Untungnya, Anna telah memutuskan untuk membakar semua yang telah ditulisnya. Dengan kata lain, apa yang mereka inginkan hanya bisa didapatkan dari pikirannya.
Kartu tawar-menawar di tangan Anna adalah kartu yang tidak bisa dia lepaskan, karena mereka pasti akan membunuhnya begitu dia tidak lagi berguna.
“Karena kau begitu ingin berbicara denganku, kenapa kau tidak memberitahuku siapa dirimu sebenarnya dulu? Aku ingin tahu siapa yang mengalahkanku,” kata Anna.
Stewart tersenyum tipis. Anna memperhatikan Stewart melirik ke atas dan menyadari bahwa dia jelas sedang menunggu persetujuan dari seseorang di luar layar.
“IMF—itulah nama organisasi kami. Saya yakin Anda menyadari bahwa ada ‘benda-benda’ tertentu yang mampu menimbulkan bahaya fisik dan psikologis bagi siapa saja. Benda-benda itu dapat memengaruhi seluruh dunia dengan memengaruhi keyakinan pribadi orang-orang dan mengganggu kehidupan sehari-hari mereka.”
“Tugas kami adalah mengendalikan dan menahan benda-benda anomali tersebut sambil memastikan bahwa dunia tidak akan mengetahui keberadaan kami.”
*Apakah ada peninggalan di dunia permukaan? *Anna langsung memahami poin penting dalam ucapan Stewart.
“Anda harus memahami bahwa jika Anomali-anomali itu tidak ditangani, peradaban akan lenyap dalam sekejap. Lagipula, ada beberapa Anomali kuat yang mampu menghancurkan peradaban manusia.”
“Ada beberapa anomali di antara kita, dan kita bekerja sama untuk mencapai visi besar kita.” Stewart berhenti sejenak. Dia menatap Anna dalam-dalam sebelum berkata, “Kau bisa menjadi salah satu dari kami.”
“Ada solusi untuk kesulitan Anda. Jika Anda menceritakan semuanya kepada kami, kami bersedia merekrut Anda ke dalam organisasi. Tentu saja, Anda harus memberi tahu kami identitas dan latar belakang Anda sebelum hal lain.”
“Kita perlu mengetahui semuanya untuk melakukan evaluasi yang tepat.”
Anna kembali terdiam. Mereka telah berbicara secara bertele-tele, tetapi tujuan mereka adalah satu-satunya kartu tawar Anna.
Melihat Anna enggan berbicara, Stewart tidak memaksa dan berkata, “Kamu bisa memikirkannya dulu. Kita tidak terburu-buru. Makan dulu, dan kita akan bicara lebih lanjut nanti.”

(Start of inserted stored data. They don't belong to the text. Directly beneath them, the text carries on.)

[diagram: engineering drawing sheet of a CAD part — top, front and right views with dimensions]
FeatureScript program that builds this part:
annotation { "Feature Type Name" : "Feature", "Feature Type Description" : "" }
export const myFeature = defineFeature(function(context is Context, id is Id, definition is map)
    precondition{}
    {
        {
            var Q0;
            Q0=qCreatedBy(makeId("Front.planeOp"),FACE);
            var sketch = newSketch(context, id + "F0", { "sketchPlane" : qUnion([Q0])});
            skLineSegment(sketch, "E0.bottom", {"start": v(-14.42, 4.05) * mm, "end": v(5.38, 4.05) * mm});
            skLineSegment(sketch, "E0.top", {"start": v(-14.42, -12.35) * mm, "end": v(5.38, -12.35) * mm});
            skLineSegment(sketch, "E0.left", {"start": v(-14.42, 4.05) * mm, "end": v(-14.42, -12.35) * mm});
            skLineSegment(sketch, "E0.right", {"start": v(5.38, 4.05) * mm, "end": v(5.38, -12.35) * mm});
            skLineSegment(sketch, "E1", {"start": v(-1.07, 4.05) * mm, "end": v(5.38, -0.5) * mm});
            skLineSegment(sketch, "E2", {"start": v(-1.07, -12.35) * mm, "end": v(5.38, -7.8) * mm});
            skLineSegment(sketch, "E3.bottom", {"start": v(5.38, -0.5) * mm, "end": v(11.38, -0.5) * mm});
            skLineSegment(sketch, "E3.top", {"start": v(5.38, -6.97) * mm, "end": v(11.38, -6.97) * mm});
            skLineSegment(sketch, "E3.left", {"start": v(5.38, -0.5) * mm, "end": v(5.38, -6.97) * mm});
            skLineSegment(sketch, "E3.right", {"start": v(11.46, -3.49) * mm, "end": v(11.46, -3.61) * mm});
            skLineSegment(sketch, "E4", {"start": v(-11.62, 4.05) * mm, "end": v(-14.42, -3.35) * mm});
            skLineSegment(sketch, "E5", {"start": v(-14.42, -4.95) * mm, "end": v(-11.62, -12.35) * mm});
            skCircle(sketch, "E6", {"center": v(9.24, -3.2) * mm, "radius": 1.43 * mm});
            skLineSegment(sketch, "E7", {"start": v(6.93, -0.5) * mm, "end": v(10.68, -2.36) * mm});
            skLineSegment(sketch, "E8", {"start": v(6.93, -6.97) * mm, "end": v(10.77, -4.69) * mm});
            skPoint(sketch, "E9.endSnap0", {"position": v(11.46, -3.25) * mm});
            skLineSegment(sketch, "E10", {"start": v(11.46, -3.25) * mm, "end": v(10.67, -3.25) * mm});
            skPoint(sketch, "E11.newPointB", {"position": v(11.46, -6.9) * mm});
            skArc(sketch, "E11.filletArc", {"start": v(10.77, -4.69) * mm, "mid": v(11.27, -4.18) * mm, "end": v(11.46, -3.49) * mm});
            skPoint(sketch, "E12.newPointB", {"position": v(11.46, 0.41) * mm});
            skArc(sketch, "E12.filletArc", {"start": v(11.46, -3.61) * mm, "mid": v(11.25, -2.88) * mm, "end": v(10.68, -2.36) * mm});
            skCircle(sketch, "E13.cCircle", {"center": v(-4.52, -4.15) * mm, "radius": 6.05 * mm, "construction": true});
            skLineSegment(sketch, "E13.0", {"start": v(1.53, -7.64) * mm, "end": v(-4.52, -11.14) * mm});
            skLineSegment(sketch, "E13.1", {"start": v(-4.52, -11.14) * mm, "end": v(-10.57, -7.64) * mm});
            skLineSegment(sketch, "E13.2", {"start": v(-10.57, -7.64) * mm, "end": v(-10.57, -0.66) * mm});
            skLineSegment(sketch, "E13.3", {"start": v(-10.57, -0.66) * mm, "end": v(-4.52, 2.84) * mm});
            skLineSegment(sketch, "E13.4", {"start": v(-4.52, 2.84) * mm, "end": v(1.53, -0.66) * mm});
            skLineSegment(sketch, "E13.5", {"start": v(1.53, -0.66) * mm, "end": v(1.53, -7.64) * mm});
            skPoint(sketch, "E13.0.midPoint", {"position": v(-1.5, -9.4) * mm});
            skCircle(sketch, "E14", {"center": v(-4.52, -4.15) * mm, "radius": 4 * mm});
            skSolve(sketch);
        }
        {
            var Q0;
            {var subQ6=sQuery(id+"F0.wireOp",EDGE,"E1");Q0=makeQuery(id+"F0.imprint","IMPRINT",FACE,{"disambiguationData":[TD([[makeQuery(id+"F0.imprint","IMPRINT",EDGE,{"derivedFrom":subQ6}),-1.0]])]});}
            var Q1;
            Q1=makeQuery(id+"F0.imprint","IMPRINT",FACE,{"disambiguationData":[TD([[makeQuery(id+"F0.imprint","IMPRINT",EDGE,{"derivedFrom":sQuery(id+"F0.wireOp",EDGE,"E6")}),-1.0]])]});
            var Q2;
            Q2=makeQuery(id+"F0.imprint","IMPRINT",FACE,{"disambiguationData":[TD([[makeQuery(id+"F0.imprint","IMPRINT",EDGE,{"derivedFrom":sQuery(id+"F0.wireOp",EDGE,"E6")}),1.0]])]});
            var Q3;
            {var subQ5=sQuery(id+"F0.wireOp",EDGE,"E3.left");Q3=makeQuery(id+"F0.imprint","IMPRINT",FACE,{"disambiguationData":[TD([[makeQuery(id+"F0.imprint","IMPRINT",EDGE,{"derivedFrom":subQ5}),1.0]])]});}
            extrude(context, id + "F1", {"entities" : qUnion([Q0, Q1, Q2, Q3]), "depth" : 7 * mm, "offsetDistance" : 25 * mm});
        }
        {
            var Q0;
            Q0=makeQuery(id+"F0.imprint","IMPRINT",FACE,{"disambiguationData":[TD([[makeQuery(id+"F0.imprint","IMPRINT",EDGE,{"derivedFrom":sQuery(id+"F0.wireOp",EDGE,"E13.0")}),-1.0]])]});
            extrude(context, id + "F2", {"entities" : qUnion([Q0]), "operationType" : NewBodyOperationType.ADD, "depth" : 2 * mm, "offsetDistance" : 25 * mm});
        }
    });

Monitor itu tiba-tiba meredup, tetapi mata Anna tetap tertuju pada layar. Jelas bahwa dia harus mengubah prioritasnya. Menemukan pintu masuk ke Laut Bawah Tanah bisa menunggu; dia harus melarikan diri terlebih dahulu dari tempat yang mengerikan ini.
Dan begitu saja, Anna menghabiskan waktu yang tidak diketahui lamanya terkurung di ruangan kecil tanpa warna selain putih. Stewart sesekali muncul untuk berbicara dengannya.
Topik pembicaraan mereka tidak selalu menyangkut hal-hal serius. Terkadang, Stewart akan mengunjunginya dan mengeluh tentang makanan di kantin; dia juga akan berbagi gosip sambil berpura-pura menjadi teman Anna.
Namun, Anna mengerti bahwa semua itu hanyalah pura-pura dan ini baru permulaan. Begitu mereka yakin bahwa cara mudah tidak akan berhasil, mereka pasti akan menempuh cara yang sulit.
Tentu saja, Anna mempelajari banyak hal melalui percakapan mereka. Setidaknya, dia mengetahui bahwa dia ditahan di lokasi karantina.
Stewart tidak mengatakan apa pun tentang organisasinya, tetapi berdasarkan Yayasan Laut Bawah Tanah, Anna menjadi yakin bahwa situs penahanan ini berisi peninggalan lain selain dirinya sendiri.
Lagipula, menggunakan seluruh lokasi penahanan hanya untuk menampung satu relik saja adalah tidak praktis, kecuali jika relik yang dimaksud sangat berbahaya.
Tanpa sepengetahuan Anna, informasi rinci tentang dirinya dan analisis tentang kondisi psikologisnya telah dikirimkan ke Departemen Penilaian IMF.
Departemen Adjudikasi menggunakan superkomputer dan preseden untuk mengevaluasi Anna, sebuah Anomali humanoid. Setelah evaluasi selesai, IMF kemudian dapat melanjutkan untuk merekrut, menginterogasi, atau melenyapkan Anomali humanoid tersebut.